Les élections «midterms», qui se déroulent ce mardi, ne constituent pas un enjeu majeur pour les marchés financiers, car Donald Trump a déjà mis en œuvre le volet fiscal de son programme. La perte de la «double majorité» des Républicains, si les Démocrates parviennent à reprendre le contrôle de la Chambre des représentants comme suggéré par certains sondages, n’implique pas une grande rupture au regard de la situation actuelle qui exige déjà des compromis avec les Démocrates et une majorité républicaine hétérogène et souvent réfractaire aux projets de la Maison Blanche.
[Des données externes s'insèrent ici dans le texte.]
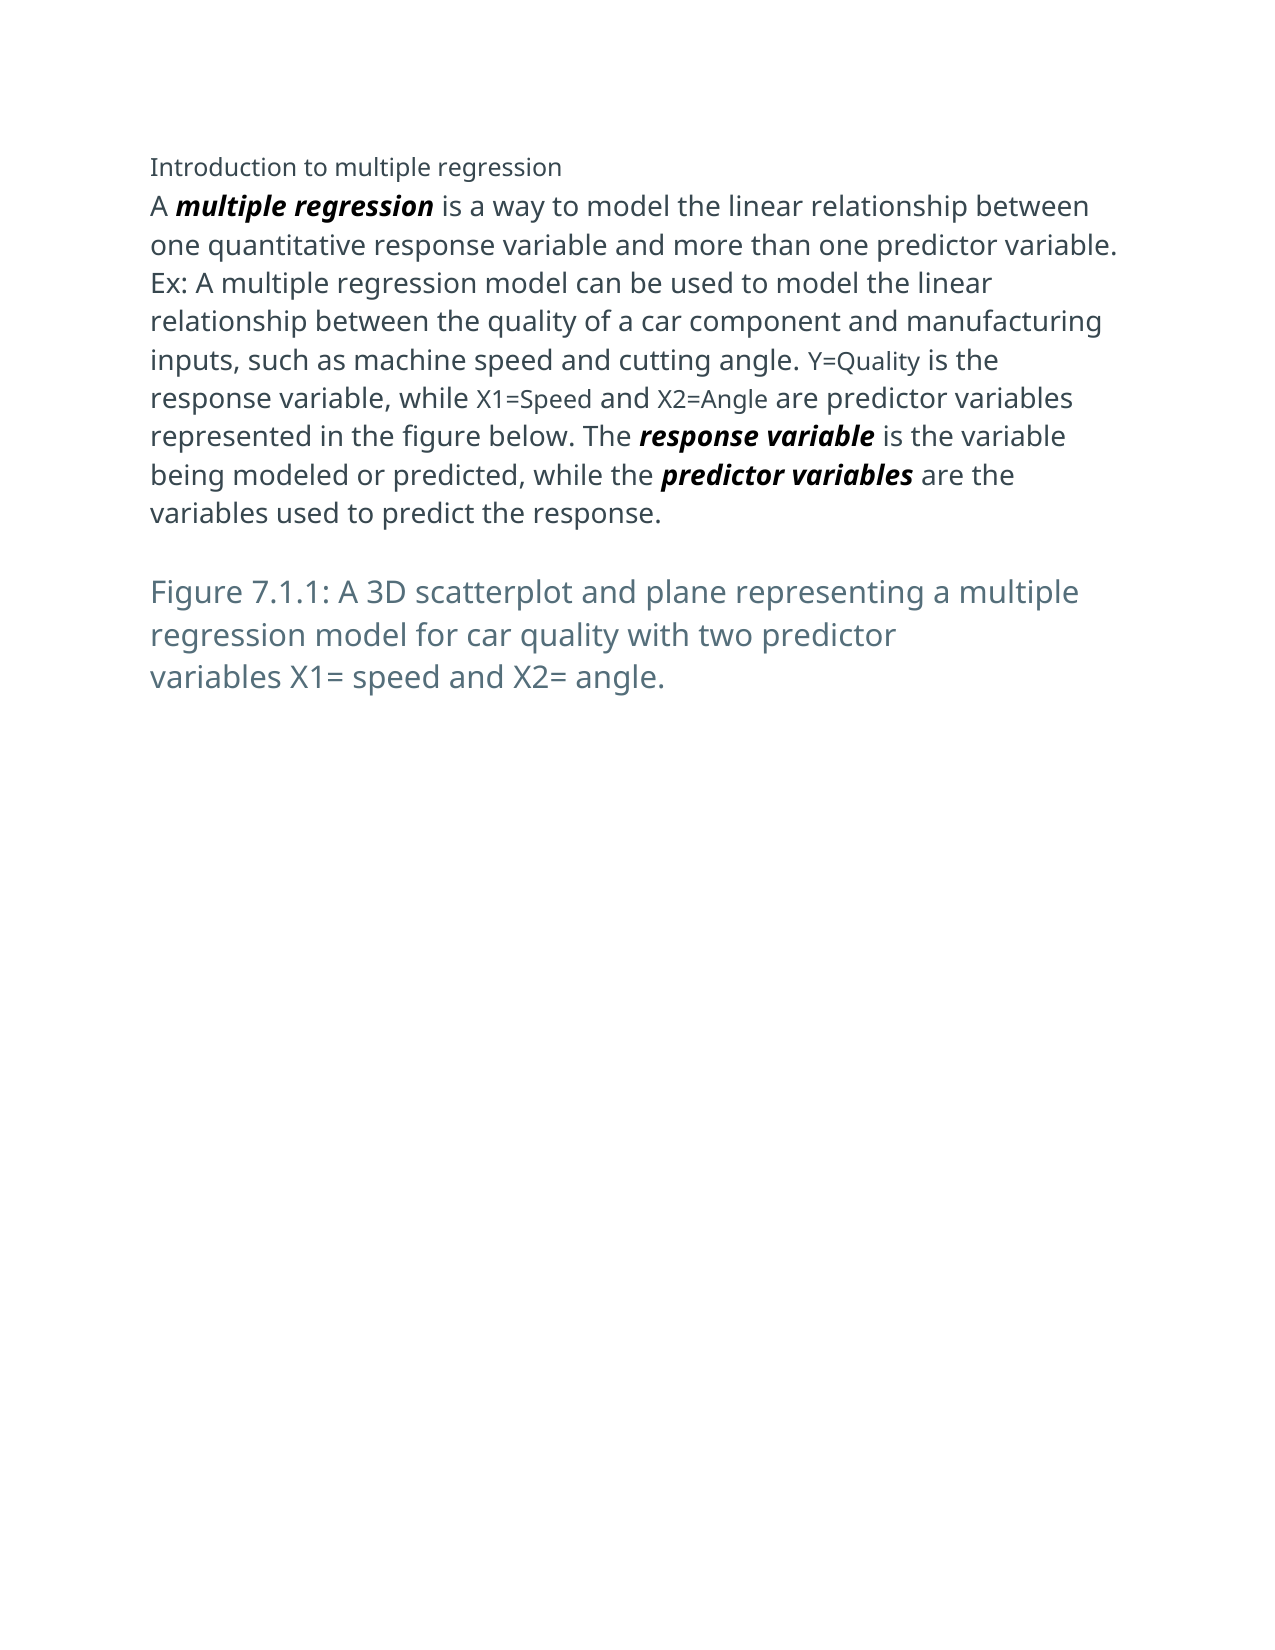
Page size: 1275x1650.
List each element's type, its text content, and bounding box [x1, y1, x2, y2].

subtitle Introduction to multiple regression [150, 150, 1125, 184]
text Figure 7.1.1: A 3D scatterplot and plane representing a multiple regression model for car quality with two predictor variables X1= speed and X2= angle. [150, 570, 1125, 698]
text A multiple regression is a way to model the linear relationship between one quantitative response variable and more than one predictor variable. Ex: A multiple regression model can be used to model the linear relationship between the quality of a car component and manufacturing inputs, such as machine speed and cutting angle. Y=Quality is the response variable, while X1=Speed and X2=Angle are predictor variables represented in the figure below. The response variable is the variable being modeled or predicted, while the predictor variables are the variables used to predict the response. [150, 187, 1125, 532]
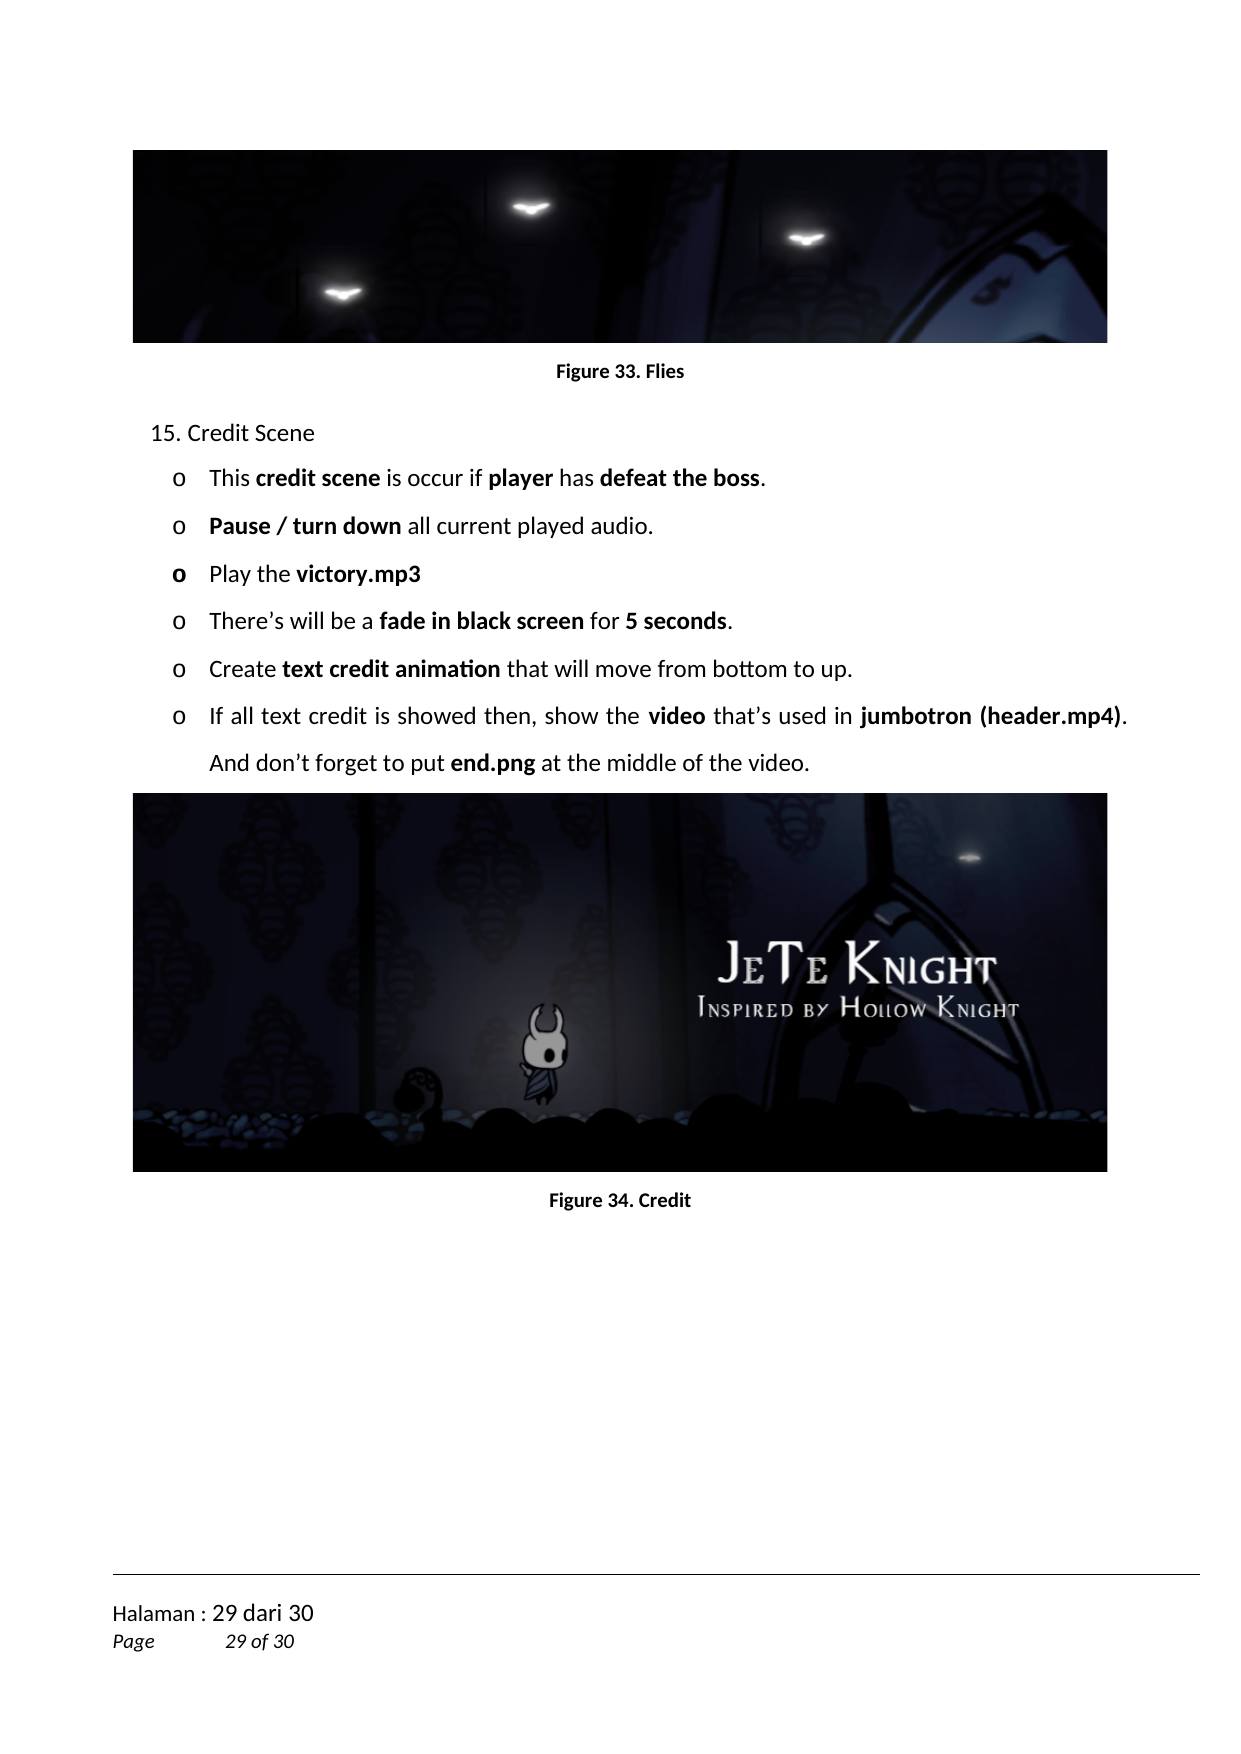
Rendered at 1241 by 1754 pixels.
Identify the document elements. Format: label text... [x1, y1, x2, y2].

list Pause / turn down all current played audio. [172, 510, 1128, 542]
list Credit Scene [150, 417, 1128, 447]
text Figure 34. Credit [112, 1187, 1128, 1212]
list If all text credit is showed then, show the video that’s used in jumbotron (header.mp4). And don’t forget to put end.png at the middle of the video. [172, 701, 1128, 778]
list This credit scene is occur if player has defeat the boss. [172, 462, 1128, 494]
list Play the victory.mp3 [172, 558, 1128, 589]
picture [132, 793, 1108, 1172]
picture [132, 150, 1108, 343]
list There’s will be a fade in black screen for 5 seconds. [172, 605, 1128, 637]
text Figure 33. Flies [112, 358, 1128, 383]
list Create text credit animation that will move from bottom to up. [172, 653, 1128, 685]
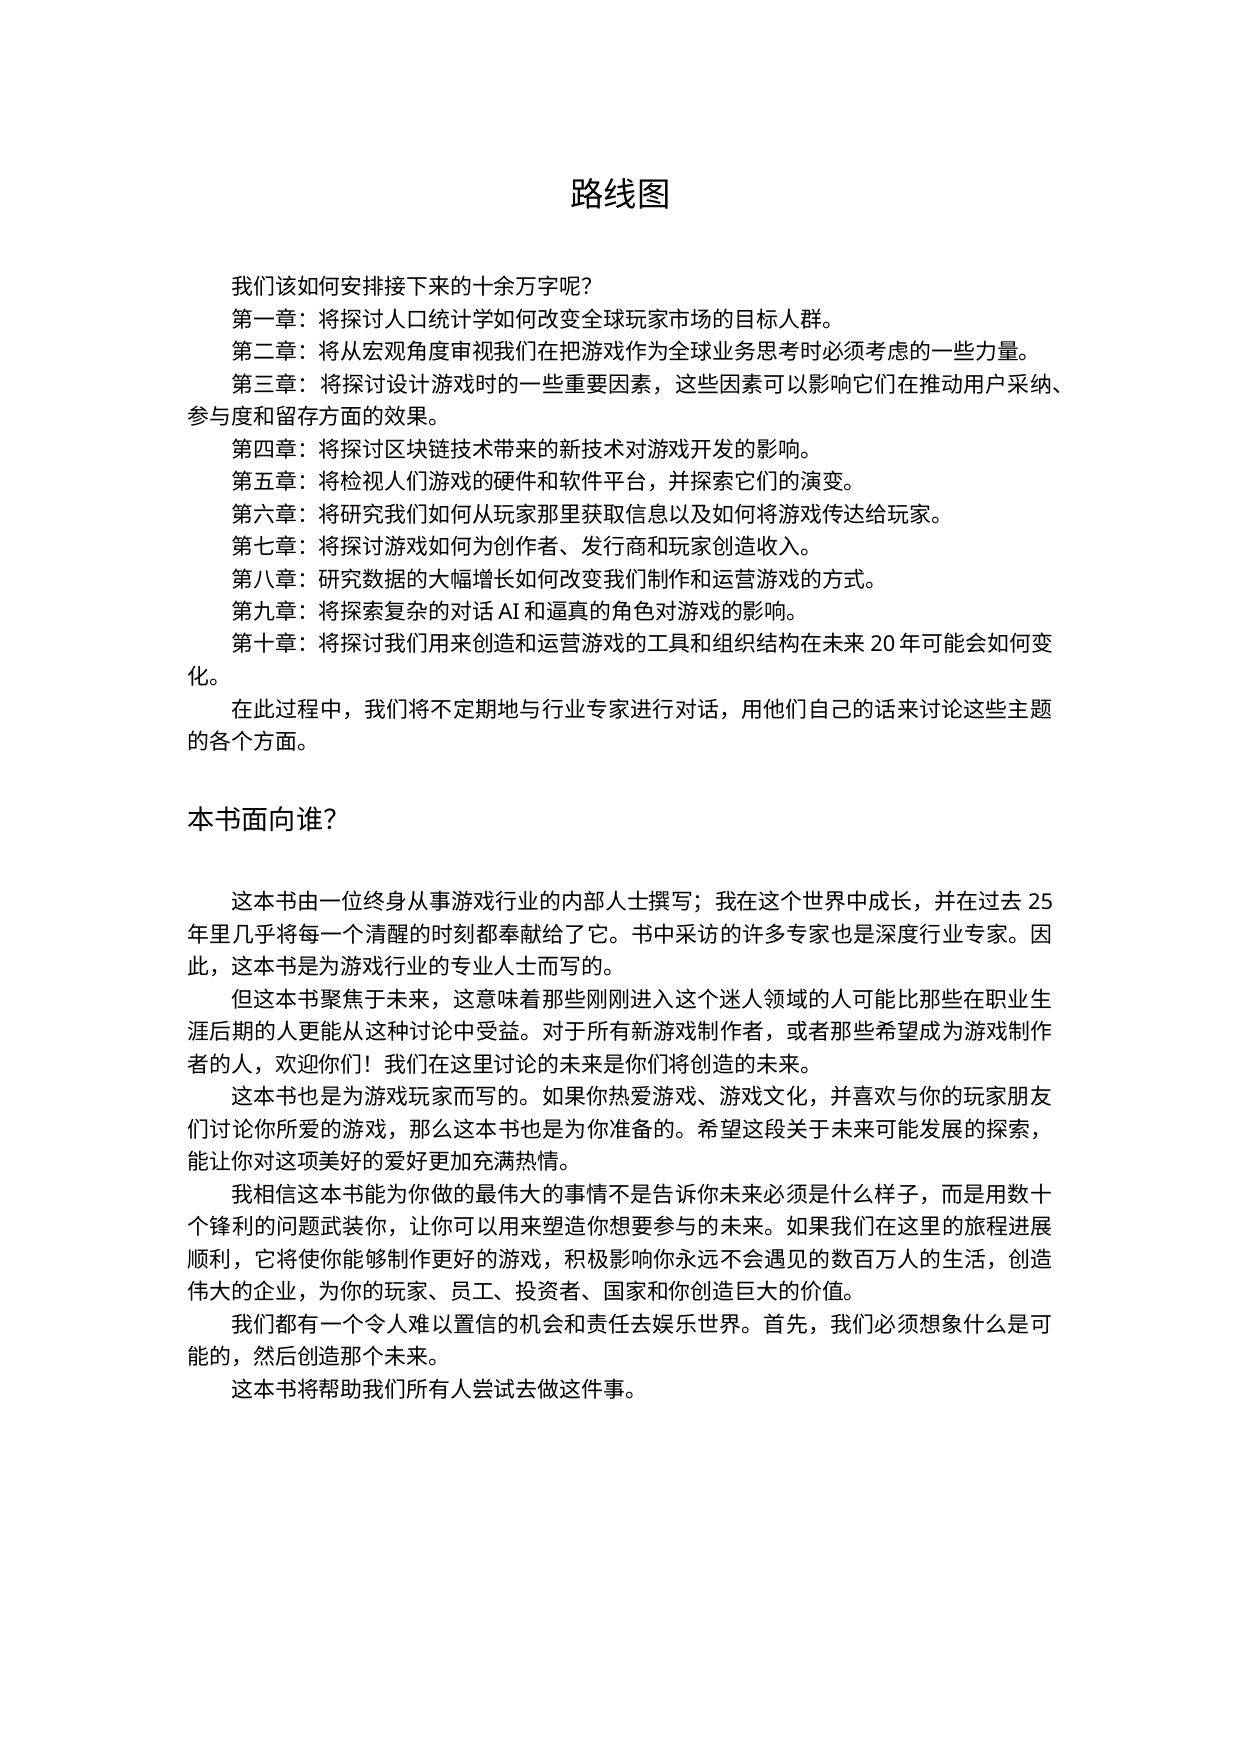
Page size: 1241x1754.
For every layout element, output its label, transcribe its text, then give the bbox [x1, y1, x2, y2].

text 在此过程中，我们将不定期地与行业专家进行对话，用他们自己的话来讨论这些主题的各个方面。 [187, 691, 1053, 756]
subtitle 本书面向谁？ [187, 787, 1053, 852]
text 第九章：将探索复杂的对话AI和逼真的角色对游戏的影响。 [187, 594, 1053, 626]
text 第五章：将检视人们游戏的硬件和软件平台，并探索它们的演变。 [187, 464, 1053, 496]
text 第十章：将探讨我们用来创造和运营游戏的工具和组织结构在未来20年可能会如何变化。 [187, 626, 1053, 691]
text 我相信这本书能为你做的最伟大的事情不是告诉你未来必须是什么样子，而是用数十个锋利的问题武装你，让你可以用来塑造你想要参与的未来。如果我们在这里的旅程进展顺利，它将使你能够制作更好的游戏，积极影响你永远不会遇见的数百万人的生活，创造伟大的企业，为你的玩家、员工、投资者、国家和你创造巨大的价值。 [187, 1176, 1053, 1306]
text 第三章：将探讨设计游戏时的一些重要因素，这些因素可以影响它们在推动用户采纳、参与度和留存方面的效果。 [187, 366, 1053, 431]
text 第七章：将探讨游戏如何为创作者、发行商和玩家创造收入。 [187, 529, 1053, 561]
text 我们该如何安排接下来的十余万字呢？ [187, 269, 1053, 301]
text 第六章：将研究我们如何从玩家那里获取信息以及如何将游戏传达给玩家。 [187, 496, 1053, 529]
subtitle 路线图 [187, 162, 1053, 227]
text 这本书由一位终身从事游戏行业的内部人士撰写；我在这个世界中成长，并在过去25年里几乎将每一个清醒的时刻都奉献给了它。书中采访的许多专家也是深度行业专家。因此，这本书是为游戏行业的专业人士而写的。 [187, 884, 1053, 981]
text 第八章：研究数据的大幅增长如何改变我们制作和运营游戏的方式。 [187, 561, 1053, 594]
text 这本书将帮助我们所有人尝试去做这件事。 [187, 1371, 1053, 1404]
text 第四章：将探讨区块链技术带来的新技术对游戏开发的影响。 [187, 431, 1053, 464]
text 我们都有一个令人难以置信的机会和责任去娱乐世界。首先，我们必须想象什么是可能的，然后创造那个未来。 [187, 1306, 1053, 1371]
text 第二章：将从宏观角度审视我们在把游戏作为全球业务思考时必须考虑的一些力量。 [187, 334, 1053, 366]
text 第一章：将探讨人口统计学如何改变全球玩家市场的目标人群。 [187, 301, 1053, 334]
text 但这本书聚焦于未来，这意味着那些刚刚进入这个迷人领域的人可能比那些在职业生涯后期的人更能从这种讨论中受益。对于所有新游戏制作者，或者那些希望成为游戏制作者的人，欢迎你们！我们在这里讨论的未来是你们将创造的未来。 [187, 981, 1053, 1079]
text 这本书也是为游戏玩家而写的。如果你热爱游戏、游戏文化，并喜欢与你的玩家朋友们讨论你所爱的游戏，那么这本书也是为你准备的。希望这段关于未来可能发展的探索，能让你对这项美好的爱好更加充满热情。 [187, 1079, 1053, 1176]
Les bonnes nouvelles macroéconomiques sont complétées par les résultats flatteurs publiés par une majorité d’entreprises cotées. Les profits déjà dévoilés aux USA pour le troisième trimestre affichent une croissance qui atteint 24% en glissement annuel (après 25% aux T1 et T2). Ce bond, ainsi que le décalage avec l’Europe où les profits affichent une progression de l’ordre de 14%, résulte dans une large mesure de la baisse des impôts survenue en début d’année. Un fort ralentissement de la croissance des bénéfices est donc inéluctable et il convient de rester attentif aux résultats non affectés par la fiscalité, tels que le chiffre d’affaires et les perspectives annoncées par les entreprises.

Actualité morne

En Europe, les nouvelles économiques sont moins réjouissantes, ce qui explique le recul moins prononcé des marchés obligataires. La problématique du marché du travail et des tensions salariales ne s’applique pas à la zone euro, où le taux de chômage reste assez élevé (8,1% en septembre) en dépit d’une lente décrue qui devrait se poursuivre. Le rétablissement de la confiance des investisseurs a néanmoins provoqué un léger redressement de la structure des taux d’intérêt en euros. En hausse de 4 points de base, le rendement du «Bund» allemand à dix ans est repassé au-dessus de 0,4% alors que les emprunts à court terme présentent des valorisations inchangées. 

L’actualité conjoncturelle est morne. La croissance du PIB de la zone euro n’a pas dépassé 0,2% au troisième trimestre (1,7% en glissement annuel), en net retrait du dynamisme observé à fin 2017. L’érosion des PMIs (52 en octobre après 53,2 pour le secteur manufacturier), le déclin de l’indice de confiance économique de la Commission Européenne (109,8 après 110,9) et la dégradation du climat des affaires (1,01 après 1,21) sont autant de symptômes suggérant qu’il ne faut pas espérer un rebond de la croissance avant la fin de l’année. La prudence de la BCE est donc justifiée par l’essoufflement de la zone euro et par le comportement de l’inflation sous-jacente (1,1% en glissement annuel, même si l’inflation générale de 2,2% excède légèrement la cible visée par la banque centrale).

Tassement de la croissance

Des tensions plus prononcées affectent le marché des capitaux en livres sterling. Le rapport trimestriel de Banque d’Angleterre consacré à l’inflation prévoit une croissance avoisinant 1,75%, un rythme jugé supérieur au potentiel d’une économie dont les surcapacités sont largement épuisées. La banque centrale escompte un retour vers l’objectif d’inflation à l’horizon 2021 et laisse entendre qu’elle continuera à resserrer les conditions monétaires de manière graduelle et limitée. En Suisse, plusieurs indicateurs, tels que l’indice avancé du KOF (100,1 après 102.3), préfigurent un tassement de la croissance. Les rendements en francs demeurent sous pression, malgré quelques tensions épidermiques en phase avec les autres économies avancées.